Learning to Specialize with Knowledge Distillation for Visual Question Answering

Authors: Jonghwan Mun, Kimin Lee, Jinwoo Shin, Bohyung Han

NeurIPS 2018 | Conference PDF | Archive PDF | Plain Text | LLM Run Details

Reproducibility Variable Result LLM Response
Research Type Experimental Our experimental results indeed demonstrate that our method outperforms other baselines for VQA and image classification.
Researcher Affiliation Academia 1Computer Vision Lab., POSTECH, Pohang, Korea 2Algorithmic Intelligence Lab., KAIST, Daejeon, Korea 3Computer Vision Lab., ASRI, Seoul National University, Seoul, Korea
Pseudocode No The paper describes the training procedure in text (e.g., "Training procedure of MCL-KD is as follows...") but does not present it as structured pseudocode or a labeled algorithm block.
Open Source Code No The paper refers to publicly available implementations of baseline models (bottom-up and top-down attention model and CMCL) but does not state that the code for the proposed MCL-KD method is released or provide a link to it.
Open Datasets Yes We employ CLEVR and VQA v2.0 datasets to validate our algorithm.

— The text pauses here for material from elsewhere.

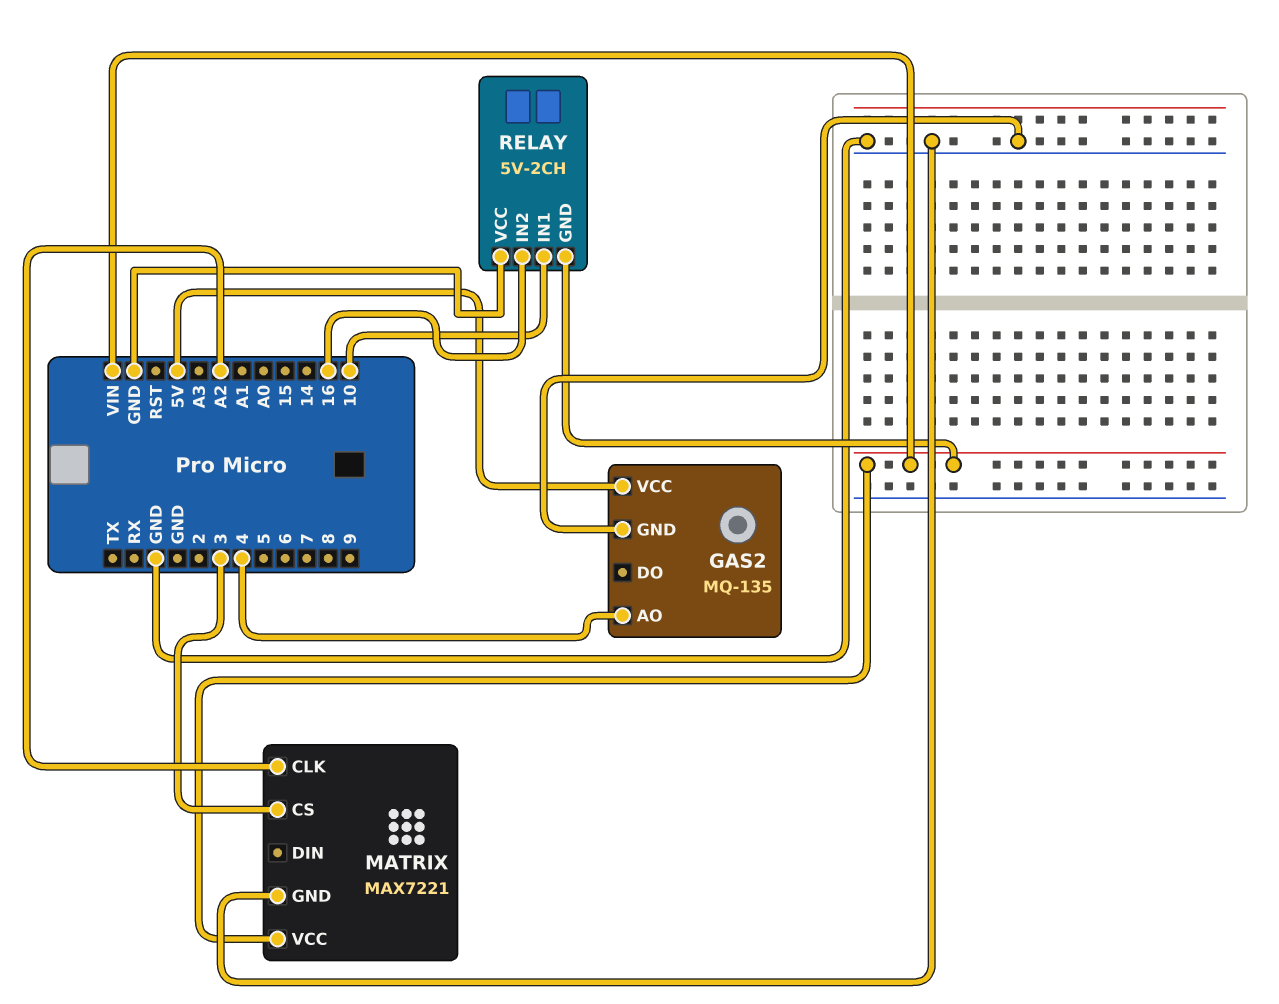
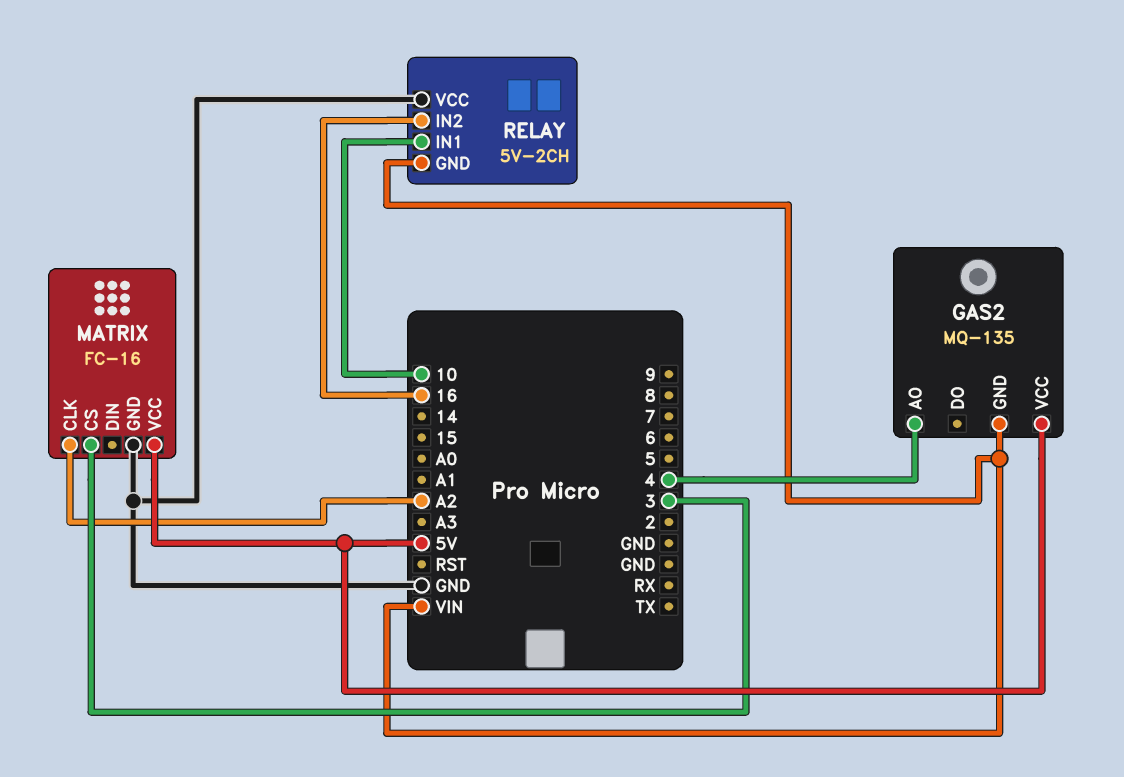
GAS2 pin GND: GND -> VIN
MATRIX: MAX7221 -> FC-16
MATRIX pin VCC: VIN -> 5V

CLEVR [14] is constructed for an analysis of various aspects of visual reasoning... VQA v2.0 [9] is a very popular dataset based on images collected from MSCOCO [24].
Dataset Splits Yes CLEVR [14]... is composed of 70,000 training images with 699,989 questions and 15,000 validation images with 149,991 questions... VQA v2.0 [9]... consists of 443,757 and 214,354 questions for train and validation, respectively
Hardware Specification No The paper mentions training models and memory limitations (batch size change from 512 to 256) but does not specify any details about the hardware used, such as CPU or GPU models.
Software Dependencies No The paper mentions using ADAM optimizer and ResNet-101, and refers to external implementations for baselines, but does not specify version numbers for any software dependencies like deep learning frameworks or programming languages.
Experiment Setup Yes All models are optimized using ADAM [17] with fixed learning rate of 0.0005 and batch size of 64 while the parameters of Res Net-101 are fixed. We set β and T in Eq. 4 to 50 and 0.1, respectively, based on our empirical observations.